B is distance 2 from each of the other next-to-corner pieces. This means that if B is in a corner, then none of the other pieces that can fit into a corner are far enough away to fill the other corners.
So it looks like there is no way to fill the corners in a way that satisfies everyone.
What about N=4?
A B C D 2 3 3 2
E F G H 3 4 4 3
I J K L 3 4 4 3
M N O P 2 3 3 2
For A, we have C, H, I, N, and P at distance 2, B, E, L, and O at distance 3, and D and M at distance 5. This suggests that if we put A in a corner, then D or M should be in the opposite corner, and two of B, E, L, and O should be in the two remaining corners. B and E are at distance 2 from each other, as are B and O, so we'll try B and L, like so:
A . . B
. . . .
. . . .
L . . M
Now let's consider the paths between A and B and between A and L:
A->G->I->B, A->J->H->B
A->G->N->L, A->J->C->L
Uh-oh, looks like both G and J are distance 2 from B and L. For any two given corners, here's where distance 2's overlap:
S b . B S a . A
a ab a . . ab b b
. b ab b . ab a a
A . a . . b . B
In both cases, there is only one locations next to the start (S) that is at distance 2 from the two destination corners. This means if A is in a corner, then we can only use one of B, E, L, and O in another corner. However, we can't use both D and M in the other two corners because they aren't far enough away from each other (only distance 2). So using A (and by symmetry D, M, and P) in a corner won't work.
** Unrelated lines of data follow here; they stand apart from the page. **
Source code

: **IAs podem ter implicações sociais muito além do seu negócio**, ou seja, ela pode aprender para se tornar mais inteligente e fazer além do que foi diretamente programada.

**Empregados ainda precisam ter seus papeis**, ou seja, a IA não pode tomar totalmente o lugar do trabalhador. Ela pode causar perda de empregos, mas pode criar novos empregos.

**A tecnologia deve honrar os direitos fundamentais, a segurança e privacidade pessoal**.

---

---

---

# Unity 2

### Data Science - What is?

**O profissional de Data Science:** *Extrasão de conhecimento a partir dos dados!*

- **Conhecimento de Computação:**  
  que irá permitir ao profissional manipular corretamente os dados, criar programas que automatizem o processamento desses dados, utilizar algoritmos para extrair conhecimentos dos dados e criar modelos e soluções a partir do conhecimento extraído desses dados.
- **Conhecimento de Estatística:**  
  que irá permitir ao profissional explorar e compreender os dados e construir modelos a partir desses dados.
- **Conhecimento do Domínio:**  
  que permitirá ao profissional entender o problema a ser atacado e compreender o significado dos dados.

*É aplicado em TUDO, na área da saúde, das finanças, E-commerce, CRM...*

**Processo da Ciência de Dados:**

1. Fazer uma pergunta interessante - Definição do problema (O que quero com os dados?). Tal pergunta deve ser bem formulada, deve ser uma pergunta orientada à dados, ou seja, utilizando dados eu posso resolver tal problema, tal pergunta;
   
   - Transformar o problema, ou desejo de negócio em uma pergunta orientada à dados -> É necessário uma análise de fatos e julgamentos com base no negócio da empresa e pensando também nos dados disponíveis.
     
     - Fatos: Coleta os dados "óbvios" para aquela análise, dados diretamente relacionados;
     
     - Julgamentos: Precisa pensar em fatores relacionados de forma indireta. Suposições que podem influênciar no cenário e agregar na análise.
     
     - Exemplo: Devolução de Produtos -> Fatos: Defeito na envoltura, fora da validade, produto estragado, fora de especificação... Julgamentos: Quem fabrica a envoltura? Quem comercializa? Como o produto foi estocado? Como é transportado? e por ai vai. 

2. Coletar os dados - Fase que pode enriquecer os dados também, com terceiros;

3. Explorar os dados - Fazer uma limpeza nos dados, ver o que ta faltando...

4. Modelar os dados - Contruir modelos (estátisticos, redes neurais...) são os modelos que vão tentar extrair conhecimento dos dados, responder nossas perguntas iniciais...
Looks like B is our last chance (bad pun warning - help me, oh B one, you're my only hope). From B, we have distance 1 to H and I, distance 2 to D, E, M, and O, distance 3 to A, C, N, and P, and distance 4 to L. From what we just learned, A and P can't be moved into corners, so the only possibility is to have C, N, and L in the other corners. Unfortunately, this still won't work - C and N are only distance 2 from each other (they are both friends with E), so there's no way both of them can be in a corner.